闫家宝秉承谭太太的嘱咐,在前往佘山的半中腰,将姚馥兰接上了车。如果说之前晴朗天空下的阴霾,还只是笼罩在若兰的心头,现在则直接浮上了她的面庞。她对新乘客冷漠得令旁人尴尬,之前车厢里欢快的气氛消失不见了。
姚馥兰大概也感觉到了车里气氛有异,于是愈发的小心翼翼。
她长得真是美,只是从她廉价的洋装上,可以推断得出她生活的窘迫,那猩红的嘴唇、鲜红的指甲,又说明这并非一个靠着女职员或者□□来谋生的女性,沈玉琨猜她的职业可能是女招待之类。
车子驶入江苏松江县境内,也许是道路两边的动人景致感染了若兰,她的情绪才稍微高涨一点。她见沈玉琨望着窗外发呆,伸手在她面前打个响指,笑道:“乔治可是一等一的律师,风流倜傥、家世又好,我觉得你们很般配。”
梅傲生从前排回头,似乎想说什么的,但终于没开口。
沈玉琨眼尖,立即道:“有什么内幕,快说!”
若兰见她终于对乔治产生了点兴趣,正觉高兴,就听见梅傲生字斟句酌道:“乔治就是太风流了,我看未必适合沈玉琨。”

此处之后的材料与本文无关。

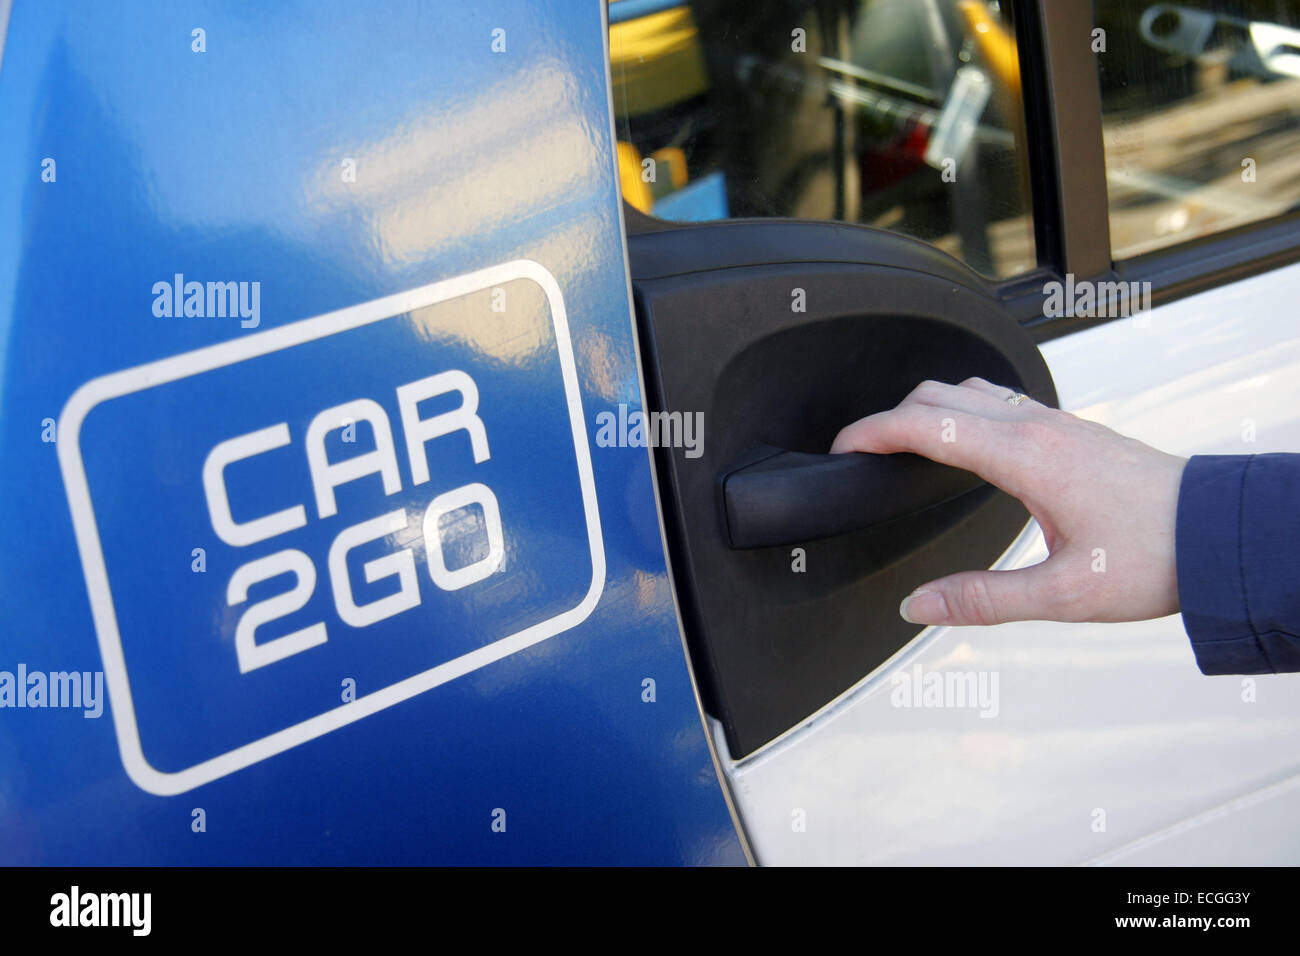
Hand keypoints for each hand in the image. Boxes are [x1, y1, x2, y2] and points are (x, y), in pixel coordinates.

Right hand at [830, 378, 1187, 626]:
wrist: (1221, 531)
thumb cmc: (1157, 557)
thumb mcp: (1063, 595)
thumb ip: (981, 600)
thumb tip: (918, 606)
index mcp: (1025, 458)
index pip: (925, 425)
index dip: (871, 432)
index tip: (842, 449)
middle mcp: (1037, 427)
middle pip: (939, 394)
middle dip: (889, 416)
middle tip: (860, 450)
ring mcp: (1056, 422)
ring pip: (971, 390)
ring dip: (927, 407)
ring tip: (903, 443)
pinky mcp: (1072, 430)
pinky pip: (1000, 399)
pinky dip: (962, 410)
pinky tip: (966, 444)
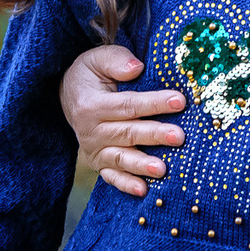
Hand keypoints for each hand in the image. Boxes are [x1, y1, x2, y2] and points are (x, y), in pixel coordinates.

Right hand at [57, 44, 185, 196]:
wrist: (70, 97)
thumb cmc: (91, 75)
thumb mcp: (97, 59)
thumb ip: (116, 60)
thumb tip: (136, 67)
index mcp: (92, 104)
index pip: (128, 104)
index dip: (154, 103)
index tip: (179, 101)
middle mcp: (91, 130)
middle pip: (128, 133)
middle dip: (154, 135)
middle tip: (179, 136)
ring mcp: (94, 150)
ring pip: (121, 158)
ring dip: (142, 165)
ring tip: (162, 169)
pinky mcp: (99, 163)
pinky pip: (112, 176)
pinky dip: (125, 184)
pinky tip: (143, 191)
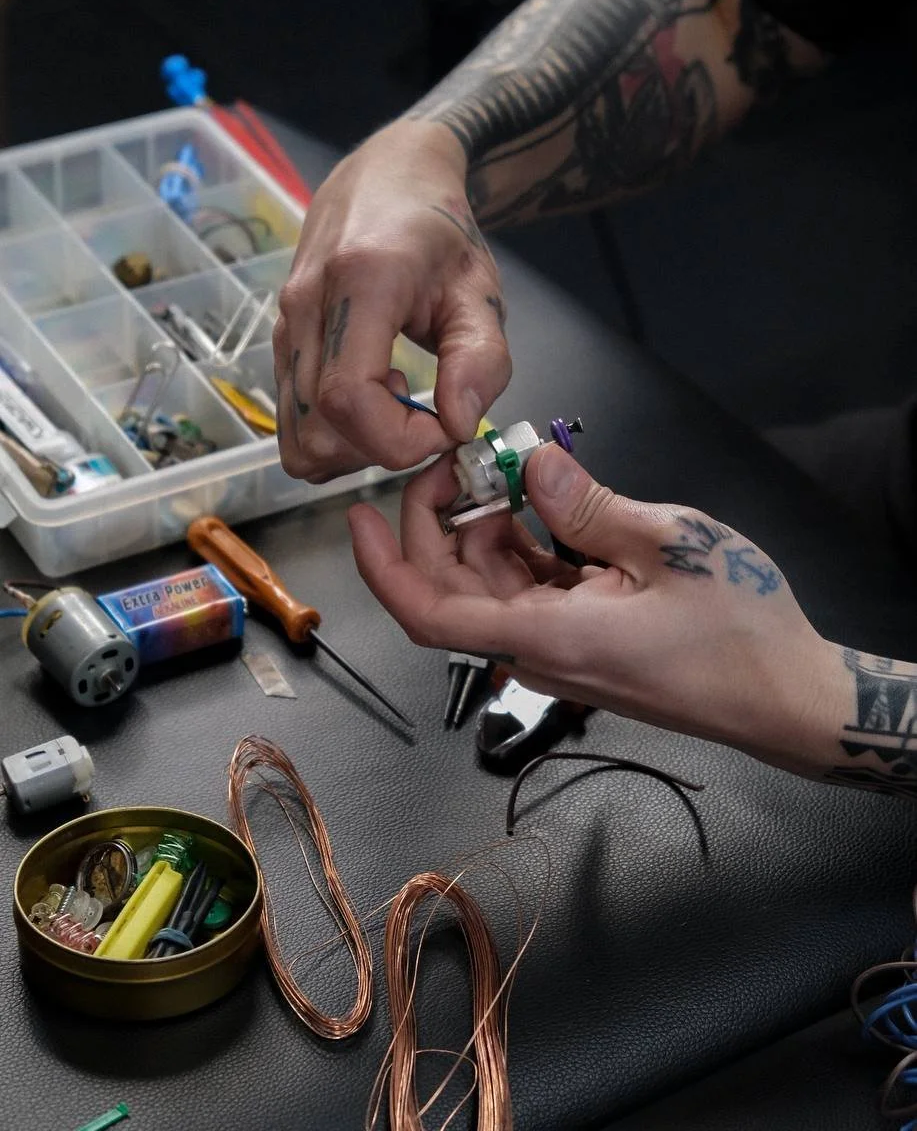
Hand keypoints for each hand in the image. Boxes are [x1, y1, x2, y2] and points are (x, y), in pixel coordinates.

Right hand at [273, 122, 511, 481]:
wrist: (386, 177)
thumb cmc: (438, 232)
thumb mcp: (481, 289)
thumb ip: (481, 358)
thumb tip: (458, 424)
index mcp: (360, 283)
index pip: (349, 399)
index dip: (399, 438)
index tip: (445, 427)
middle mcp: (306, 307)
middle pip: (319, 431)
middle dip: (381, 448)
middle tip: (425, 416)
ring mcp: (283, 327)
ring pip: (297, 439)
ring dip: (354, 448)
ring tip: (396, 405)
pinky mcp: (278, 344)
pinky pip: (292, 423)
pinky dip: (335, 436)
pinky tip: (374, 397)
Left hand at [349, 443, 844, 775]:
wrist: (784, 695)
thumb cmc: (739, 630)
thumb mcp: (666, 543)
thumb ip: (586, 503)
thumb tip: (530, 464)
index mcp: (547, 635)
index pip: (429, 611)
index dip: (383, 565)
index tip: (361, 514)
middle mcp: (538, 649)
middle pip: (454, 587)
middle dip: (440, 520)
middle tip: (458, 459)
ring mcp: (559, 647)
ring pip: (490, 583)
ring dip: (486, 526)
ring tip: (506, 468)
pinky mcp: (582, 638)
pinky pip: (529, 589)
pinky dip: (524, 544)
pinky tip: (540, 502)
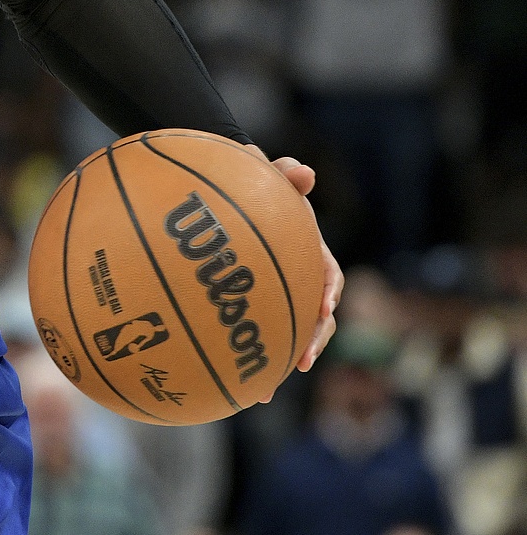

若兰“哼”了一下,笑道:“男人形容另一个男人风流,通常很少贬义,羡慕的成分居多。”梅傲生一笑,不再说话。
他们的谈话油泼不进,姚馥兰好脾气的微笑着,仿佛在聆听来自另一个世界的教诲,当梅傲生被女友反诘后,她也笑了起来。很明显,若兰不喜欢她,甚至还用英文隔离姚馥兰和他们的交谈,带着点居高临下的野蛮,似乎又是一种暗示:你和我们不一样呢!
一旦面对阶层的鸿沟,人很容易变得刻薄。
别克车终于到达目的地,就见铁门外的铭牌上镶嵌着“桃源”二字,铁门内一汪巨大的水池由于倒映灯光的缘故,显得璀璨夺目,荡漾的水波反映在墙壁上、窗棂上,于是整座楼都在波动中摇来晃去。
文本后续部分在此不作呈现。